Protest arrests at Mardi Gras

Protest arrests at Mardi Gras
Image: Sally Goldner. Image provided.

Two members of the radical LGBTIQ group Pride In Protest were arrested at last weekend’s Mardi Gras parade. The arrests highlighted an odd division in Sydney’s gay community.

Pride in Protest don’t like the commercialization of the annual massive parade and want to put control of it back into the hands of activists; they also want to highlight the Liberal Party’s historical hostility to gay rights and want among other things to ban the NSW Police float from participating in the parade, as well as large corporations they view as having questionable human rights agendas. It has been organizing and succeeded in placing a member of the group on the Mardi Gras board this year.

To highlight their opposition, the group created a renegade float – actually not much more than a tricycle with some balloons tied to it – spoofing the Liberal Party. Some Pride in Protest members, sporting jackets saying they were from the “Department of Homo Affairs” and wearing Scott Morrison masks, jumped into the parade in front of the Liberal Party float and temporarily stopped it (and all the floats behind it) from proceeding.

Police pulled three protesters off the street and arrested two of them.

“Pride in Protest in no uncertain terms condemns the excessive violence shown towards members of our community,” said Pride in Protest member Charlie Murphy, who sits on the Mardi Gras board.

“In 1978 large numbers of LGBTQ+ people were arrested for simply being out and proud on the streets. Now, in 2020, the Sydney Gay and Lesbian Mardi Gras have made themselves complicit with a police force intimidating a grassroots LGBTQ+ protest group for wanting to make a statement against the Liberal Party, a party with a rich and ongoing history of horrific homophobia, transphobia, and racism that continues today.”

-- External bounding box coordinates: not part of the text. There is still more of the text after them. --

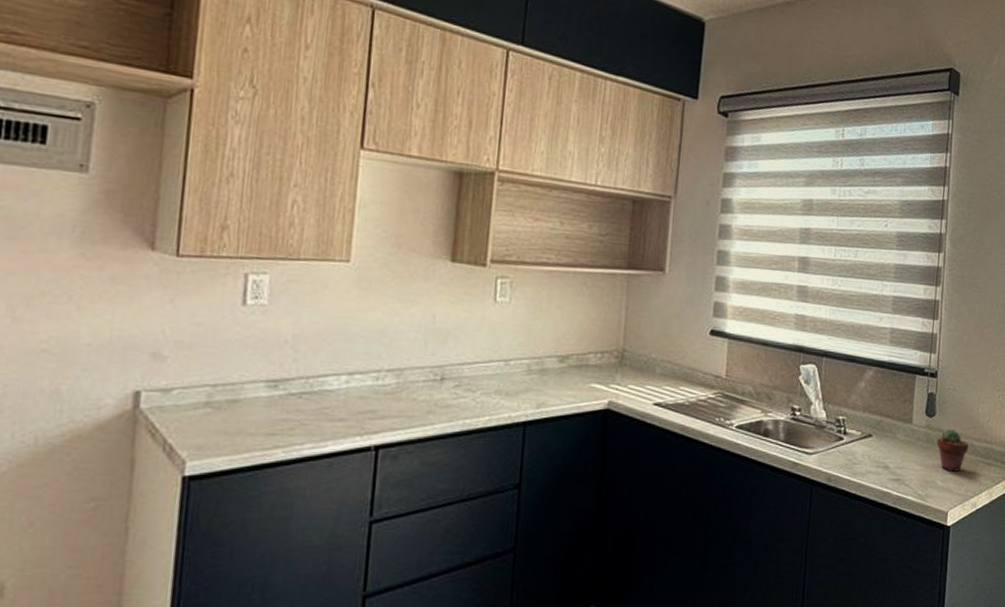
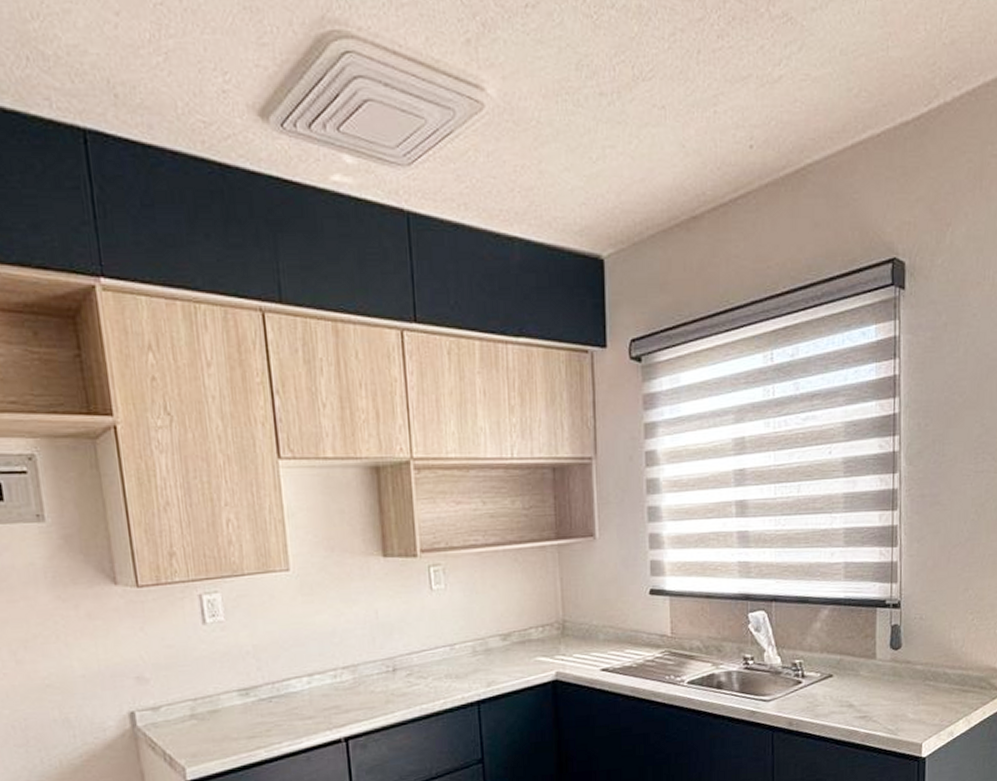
potted succulent: present [936,429,968,472] -> none [904,660,941,703]

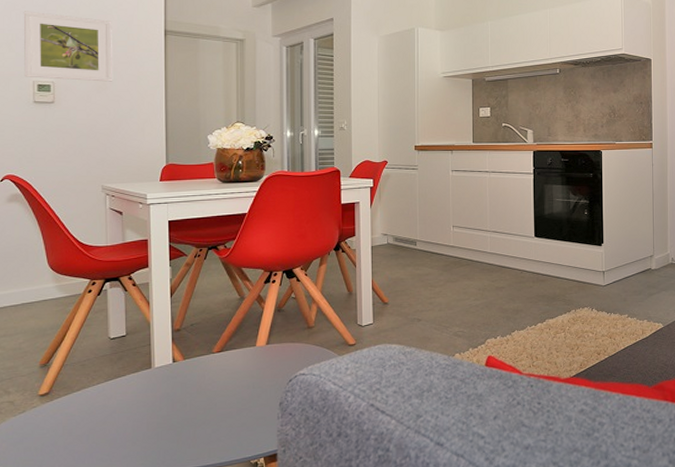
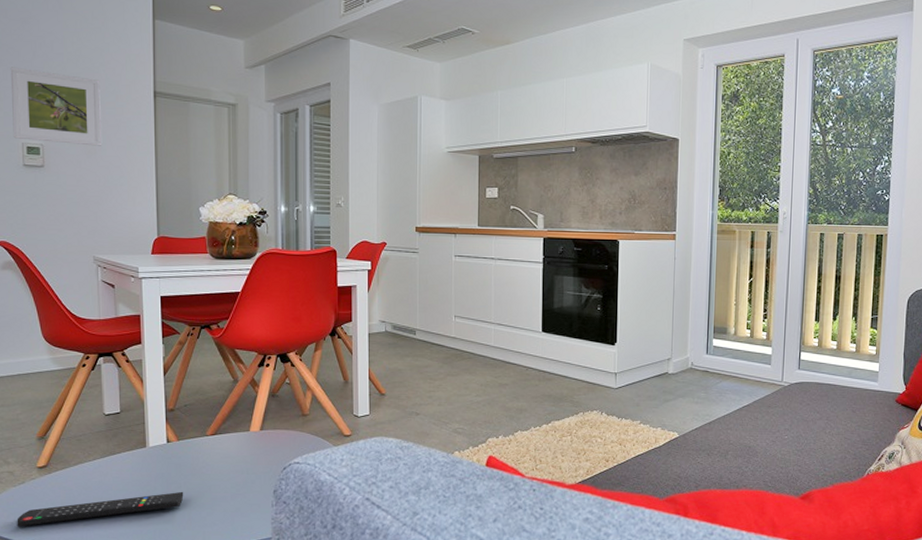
remote control: none [16,409,189,457] -> present [17,491,184,527]

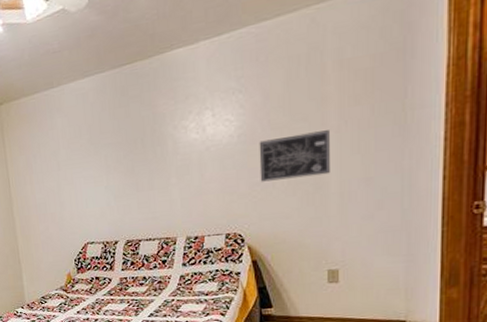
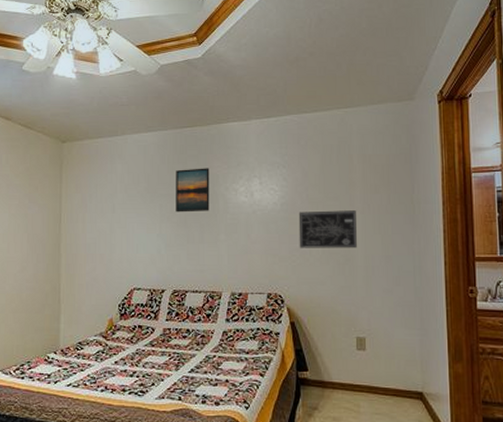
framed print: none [118,107,158,161] -> present [176,168,210,212]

As a footnote, the British tabloid newspaper Daily Mail Australia ran a story on the Sydney headlined “Stabbings, protests and violent brawls.” The “stabbings” refers to one fight police said involved two homeless men. The “violent brawls” refers to an incident involving four Paramatta bar-goers in an altercation with police that night, many kilometres away from the Mardi Gras celebrations in Sydney.